TEXTAUSZUG
>>>>>
Ich beschwere mich ja auch, dass diese Twitchpromi-News unserer Seite nicht gut tun, aber gleichzeitig muss man halt einsehen, dass die Redaktion diesen Müll nicht hier reinsetzt, weil sie Spaß dran haben, ihre User zu ärgern. Es wird ja auch nachgefragt, traurig aber wahr. In der Film, in der gesamten Unterhaltungsindustrie ist dies nicht anders. Wenn Herr Emmerich sich daran stört, dann soll er eben "Sundancefilme" machen. Wie er dann aber seine Rechnungen künftig bezahlen will, muss er dann selber für sich klären.
<<<<<
DATEN ZUR AUSWERTUNG
>>>>>
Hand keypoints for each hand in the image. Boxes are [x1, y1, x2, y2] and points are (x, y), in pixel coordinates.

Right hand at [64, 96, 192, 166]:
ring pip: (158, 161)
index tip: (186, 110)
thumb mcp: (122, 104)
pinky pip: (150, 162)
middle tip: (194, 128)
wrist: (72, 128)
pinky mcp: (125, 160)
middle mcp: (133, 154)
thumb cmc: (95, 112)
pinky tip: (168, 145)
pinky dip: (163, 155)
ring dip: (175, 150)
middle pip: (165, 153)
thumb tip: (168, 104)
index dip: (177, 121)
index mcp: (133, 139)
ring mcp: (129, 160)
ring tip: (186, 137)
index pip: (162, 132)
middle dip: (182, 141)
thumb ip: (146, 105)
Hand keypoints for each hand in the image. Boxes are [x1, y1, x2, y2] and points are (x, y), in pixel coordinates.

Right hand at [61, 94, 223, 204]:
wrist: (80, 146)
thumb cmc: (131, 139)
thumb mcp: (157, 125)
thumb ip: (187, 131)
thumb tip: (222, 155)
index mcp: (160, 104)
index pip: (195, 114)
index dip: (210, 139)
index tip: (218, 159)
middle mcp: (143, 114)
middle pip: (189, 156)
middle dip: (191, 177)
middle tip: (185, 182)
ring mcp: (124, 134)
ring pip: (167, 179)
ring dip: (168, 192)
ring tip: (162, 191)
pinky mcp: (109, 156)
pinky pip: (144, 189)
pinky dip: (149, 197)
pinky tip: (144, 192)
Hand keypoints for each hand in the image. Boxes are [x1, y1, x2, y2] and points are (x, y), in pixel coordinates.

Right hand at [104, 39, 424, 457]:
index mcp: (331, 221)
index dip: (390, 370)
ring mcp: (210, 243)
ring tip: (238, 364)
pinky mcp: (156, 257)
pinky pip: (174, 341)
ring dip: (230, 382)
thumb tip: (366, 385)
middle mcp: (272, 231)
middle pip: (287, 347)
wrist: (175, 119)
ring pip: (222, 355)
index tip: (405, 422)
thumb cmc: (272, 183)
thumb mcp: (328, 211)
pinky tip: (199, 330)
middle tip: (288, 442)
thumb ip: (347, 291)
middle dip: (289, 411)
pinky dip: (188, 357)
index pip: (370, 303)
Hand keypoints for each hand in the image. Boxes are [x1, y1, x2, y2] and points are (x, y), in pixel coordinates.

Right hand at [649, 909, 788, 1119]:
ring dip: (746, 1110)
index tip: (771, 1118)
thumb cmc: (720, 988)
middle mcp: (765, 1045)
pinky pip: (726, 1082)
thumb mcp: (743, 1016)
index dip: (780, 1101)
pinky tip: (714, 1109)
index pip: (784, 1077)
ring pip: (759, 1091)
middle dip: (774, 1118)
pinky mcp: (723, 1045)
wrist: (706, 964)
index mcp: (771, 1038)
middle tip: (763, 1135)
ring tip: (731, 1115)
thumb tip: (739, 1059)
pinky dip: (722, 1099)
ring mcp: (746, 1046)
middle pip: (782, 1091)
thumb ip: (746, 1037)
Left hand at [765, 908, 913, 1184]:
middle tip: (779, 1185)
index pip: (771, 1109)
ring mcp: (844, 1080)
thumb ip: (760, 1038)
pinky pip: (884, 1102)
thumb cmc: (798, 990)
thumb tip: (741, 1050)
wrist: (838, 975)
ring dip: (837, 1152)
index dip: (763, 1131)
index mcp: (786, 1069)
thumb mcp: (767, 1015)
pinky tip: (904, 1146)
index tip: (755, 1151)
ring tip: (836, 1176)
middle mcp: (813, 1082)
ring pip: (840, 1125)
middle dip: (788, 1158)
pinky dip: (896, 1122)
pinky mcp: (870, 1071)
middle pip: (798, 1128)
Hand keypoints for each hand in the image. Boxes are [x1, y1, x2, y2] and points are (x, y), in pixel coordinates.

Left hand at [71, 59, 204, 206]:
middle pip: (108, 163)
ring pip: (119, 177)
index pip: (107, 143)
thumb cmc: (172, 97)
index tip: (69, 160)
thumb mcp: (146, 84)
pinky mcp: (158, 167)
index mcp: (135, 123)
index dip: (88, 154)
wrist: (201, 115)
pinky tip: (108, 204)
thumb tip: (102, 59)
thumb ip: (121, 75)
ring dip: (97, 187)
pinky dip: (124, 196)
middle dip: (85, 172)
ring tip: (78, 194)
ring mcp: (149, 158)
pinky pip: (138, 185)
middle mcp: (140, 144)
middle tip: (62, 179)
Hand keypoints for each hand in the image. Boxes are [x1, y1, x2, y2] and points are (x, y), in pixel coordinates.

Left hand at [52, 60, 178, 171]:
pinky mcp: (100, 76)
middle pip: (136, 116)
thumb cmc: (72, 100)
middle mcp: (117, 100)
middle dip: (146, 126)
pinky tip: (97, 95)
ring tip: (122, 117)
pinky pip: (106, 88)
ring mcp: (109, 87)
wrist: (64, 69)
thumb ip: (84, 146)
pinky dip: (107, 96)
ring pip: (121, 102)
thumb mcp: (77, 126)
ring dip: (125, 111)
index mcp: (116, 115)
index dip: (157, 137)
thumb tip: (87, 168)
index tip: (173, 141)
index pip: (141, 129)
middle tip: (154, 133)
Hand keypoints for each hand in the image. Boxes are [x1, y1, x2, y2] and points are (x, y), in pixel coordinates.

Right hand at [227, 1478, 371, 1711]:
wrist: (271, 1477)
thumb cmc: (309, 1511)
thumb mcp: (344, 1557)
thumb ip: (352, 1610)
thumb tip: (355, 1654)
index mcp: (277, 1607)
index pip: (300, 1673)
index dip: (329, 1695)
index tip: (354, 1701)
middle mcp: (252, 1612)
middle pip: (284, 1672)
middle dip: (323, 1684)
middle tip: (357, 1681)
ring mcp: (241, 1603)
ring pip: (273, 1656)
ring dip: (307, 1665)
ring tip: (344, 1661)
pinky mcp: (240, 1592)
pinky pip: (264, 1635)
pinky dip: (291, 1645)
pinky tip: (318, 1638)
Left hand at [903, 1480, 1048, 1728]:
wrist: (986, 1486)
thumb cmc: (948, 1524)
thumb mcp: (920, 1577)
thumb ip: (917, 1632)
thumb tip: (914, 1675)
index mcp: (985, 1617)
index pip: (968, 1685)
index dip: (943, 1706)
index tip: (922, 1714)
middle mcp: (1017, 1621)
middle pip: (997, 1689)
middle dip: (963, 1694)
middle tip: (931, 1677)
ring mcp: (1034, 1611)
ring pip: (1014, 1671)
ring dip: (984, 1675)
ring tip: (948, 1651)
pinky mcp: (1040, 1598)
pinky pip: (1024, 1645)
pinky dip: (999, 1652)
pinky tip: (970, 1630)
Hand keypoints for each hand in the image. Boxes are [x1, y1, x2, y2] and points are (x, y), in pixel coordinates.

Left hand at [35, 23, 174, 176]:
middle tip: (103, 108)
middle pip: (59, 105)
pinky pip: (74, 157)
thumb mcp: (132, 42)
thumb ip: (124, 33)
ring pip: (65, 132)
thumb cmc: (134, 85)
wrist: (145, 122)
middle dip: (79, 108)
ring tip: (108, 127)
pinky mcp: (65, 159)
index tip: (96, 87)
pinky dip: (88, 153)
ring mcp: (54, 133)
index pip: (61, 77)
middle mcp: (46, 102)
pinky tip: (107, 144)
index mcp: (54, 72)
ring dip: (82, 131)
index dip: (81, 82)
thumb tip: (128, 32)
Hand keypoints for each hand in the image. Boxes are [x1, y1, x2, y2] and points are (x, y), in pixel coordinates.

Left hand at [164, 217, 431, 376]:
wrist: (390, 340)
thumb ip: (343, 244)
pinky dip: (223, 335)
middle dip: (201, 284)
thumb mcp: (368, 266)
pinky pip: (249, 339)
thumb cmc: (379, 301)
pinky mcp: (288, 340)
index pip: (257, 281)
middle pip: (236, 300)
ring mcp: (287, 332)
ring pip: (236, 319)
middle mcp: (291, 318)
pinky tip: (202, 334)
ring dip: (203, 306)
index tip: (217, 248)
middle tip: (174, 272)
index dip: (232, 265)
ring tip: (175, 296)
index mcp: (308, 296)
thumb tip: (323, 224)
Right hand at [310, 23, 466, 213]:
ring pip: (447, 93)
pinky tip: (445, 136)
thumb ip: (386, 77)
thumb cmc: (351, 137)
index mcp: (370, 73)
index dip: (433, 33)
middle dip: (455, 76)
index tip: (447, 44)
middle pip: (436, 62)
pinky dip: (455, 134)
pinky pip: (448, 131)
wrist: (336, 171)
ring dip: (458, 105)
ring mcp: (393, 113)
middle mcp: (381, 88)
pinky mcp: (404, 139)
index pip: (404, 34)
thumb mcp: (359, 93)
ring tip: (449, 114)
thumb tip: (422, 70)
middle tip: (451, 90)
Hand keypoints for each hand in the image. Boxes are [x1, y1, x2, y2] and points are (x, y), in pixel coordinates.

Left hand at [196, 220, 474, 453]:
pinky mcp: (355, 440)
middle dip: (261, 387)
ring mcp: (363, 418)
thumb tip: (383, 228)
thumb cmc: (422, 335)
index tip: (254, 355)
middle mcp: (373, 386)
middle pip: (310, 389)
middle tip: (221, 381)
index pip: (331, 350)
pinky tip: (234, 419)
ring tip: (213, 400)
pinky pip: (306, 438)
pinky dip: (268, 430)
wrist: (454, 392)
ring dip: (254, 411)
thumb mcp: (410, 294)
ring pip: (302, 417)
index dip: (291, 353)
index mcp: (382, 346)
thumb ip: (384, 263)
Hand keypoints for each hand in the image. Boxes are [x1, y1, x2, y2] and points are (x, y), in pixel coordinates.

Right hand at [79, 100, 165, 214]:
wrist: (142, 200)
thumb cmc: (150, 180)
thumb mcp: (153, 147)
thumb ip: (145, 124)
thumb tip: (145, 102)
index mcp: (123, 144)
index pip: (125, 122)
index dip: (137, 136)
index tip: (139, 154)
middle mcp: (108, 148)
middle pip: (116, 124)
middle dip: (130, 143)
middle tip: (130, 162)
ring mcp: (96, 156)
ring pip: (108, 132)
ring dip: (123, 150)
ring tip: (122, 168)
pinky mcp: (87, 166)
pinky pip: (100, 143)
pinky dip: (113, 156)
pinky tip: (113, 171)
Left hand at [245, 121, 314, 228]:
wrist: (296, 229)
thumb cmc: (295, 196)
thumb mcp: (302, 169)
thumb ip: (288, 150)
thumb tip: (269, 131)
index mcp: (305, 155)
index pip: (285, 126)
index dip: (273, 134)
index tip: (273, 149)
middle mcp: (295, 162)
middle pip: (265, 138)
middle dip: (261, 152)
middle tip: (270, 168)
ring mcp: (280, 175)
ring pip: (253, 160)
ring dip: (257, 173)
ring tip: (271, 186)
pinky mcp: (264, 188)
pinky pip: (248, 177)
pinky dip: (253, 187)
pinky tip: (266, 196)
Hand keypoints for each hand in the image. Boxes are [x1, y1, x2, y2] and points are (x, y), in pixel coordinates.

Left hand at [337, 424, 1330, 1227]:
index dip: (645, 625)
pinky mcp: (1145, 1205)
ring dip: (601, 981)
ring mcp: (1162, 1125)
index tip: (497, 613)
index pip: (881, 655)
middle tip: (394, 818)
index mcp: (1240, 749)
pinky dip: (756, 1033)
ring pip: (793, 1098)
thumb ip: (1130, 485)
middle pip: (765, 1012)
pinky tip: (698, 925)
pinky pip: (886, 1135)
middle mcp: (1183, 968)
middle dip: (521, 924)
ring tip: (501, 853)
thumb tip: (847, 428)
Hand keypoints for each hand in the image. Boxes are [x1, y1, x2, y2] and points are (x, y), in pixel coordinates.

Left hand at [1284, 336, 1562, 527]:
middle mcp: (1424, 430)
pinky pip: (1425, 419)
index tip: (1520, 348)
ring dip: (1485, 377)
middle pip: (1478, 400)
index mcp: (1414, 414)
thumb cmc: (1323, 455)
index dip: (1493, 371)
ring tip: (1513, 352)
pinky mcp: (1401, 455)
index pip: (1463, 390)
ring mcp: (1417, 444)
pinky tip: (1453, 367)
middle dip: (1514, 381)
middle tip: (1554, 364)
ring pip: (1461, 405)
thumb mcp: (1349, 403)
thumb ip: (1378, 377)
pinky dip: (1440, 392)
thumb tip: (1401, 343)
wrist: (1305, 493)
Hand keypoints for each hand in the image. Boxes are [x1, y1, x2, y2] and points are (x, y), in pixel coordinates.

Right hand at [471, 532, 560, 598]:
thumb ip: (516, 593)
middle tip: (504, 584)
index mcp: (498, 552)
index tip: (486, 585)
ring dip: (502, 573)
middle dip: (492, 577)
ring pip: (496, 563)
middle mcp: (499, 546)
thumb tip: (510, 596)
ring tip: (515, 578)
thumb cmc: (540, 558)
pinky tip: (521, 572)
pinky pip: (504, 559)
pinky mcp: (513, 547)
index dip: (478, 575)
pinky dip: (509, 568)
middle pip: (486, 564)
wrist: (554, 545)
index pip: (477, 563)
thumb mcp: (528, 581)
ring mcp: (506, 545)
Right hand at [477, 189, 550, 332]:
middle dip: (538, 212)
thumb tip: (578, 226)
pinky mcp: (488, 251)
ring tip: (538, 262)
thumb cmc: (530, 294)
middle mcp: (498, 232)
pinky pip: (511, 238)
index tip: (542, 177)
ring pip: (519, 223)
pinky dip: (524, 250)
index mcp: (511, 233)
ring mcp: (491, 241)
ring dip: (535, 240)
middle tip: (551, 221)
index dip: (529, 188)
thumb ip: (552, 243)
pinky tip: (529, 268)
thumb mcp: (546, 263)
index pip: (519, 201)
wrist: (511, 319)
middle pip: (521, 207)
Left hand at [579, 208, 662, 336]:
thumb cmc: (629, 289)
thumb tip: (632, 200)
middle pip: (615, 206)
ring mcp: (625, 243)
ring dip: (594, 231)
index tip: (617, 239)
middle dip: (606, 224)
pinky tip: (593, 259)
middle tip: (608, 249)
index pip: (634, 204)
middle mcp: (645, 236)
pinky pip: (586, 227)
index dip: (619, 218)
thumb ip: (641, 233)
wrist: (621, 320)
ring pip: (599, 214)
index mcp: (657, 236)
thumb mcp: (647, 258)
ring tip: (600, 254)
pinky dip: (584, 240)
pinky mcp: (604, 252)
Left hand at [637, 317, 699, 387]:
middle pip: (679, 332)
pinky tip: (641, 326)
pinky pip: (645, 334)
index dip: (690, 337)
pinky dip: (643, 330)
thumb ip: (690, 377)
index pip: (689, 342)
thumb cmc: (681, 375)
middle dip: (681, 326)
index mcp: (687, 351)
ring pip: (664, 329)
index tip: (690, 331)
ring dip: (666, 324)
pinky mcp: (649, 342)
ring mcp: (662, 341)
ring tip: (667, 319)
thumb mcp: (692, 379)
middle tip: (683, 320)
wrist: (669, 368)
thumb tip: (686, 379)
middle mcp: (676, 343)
<<<<<
ZIEL DER AUFGABE
Gib aus dem Textauszug den Abschnitt wortgetreu wieder, beginnend bei „Ich beschwere mich“ und endend bei „für sich klären.“.

LÖSUNG DER AUFGABE
Ich beschwere mich ja auch, dass diese Twitchpromi-News unserer Seite nicht gut tun, aber gleichzeitig muss man halt einsehen, dass die Redaktion diesen Müll nicht hier reinsetzt, weil sie Spaß dran haben, ihre User zu ärgern. Es wird ja auch nachgefragt, traurig aber wahr. In der Film, in der gesamten Unterhaltungsindustrie ist dies nicht anders. Wenn Herr Emmerich sich daran stört, dann soll er eben "Sundancefilme" machen. Wie er dann aber seine Rechnungen künftig bezahlen will, muss er dann selber für sich klären.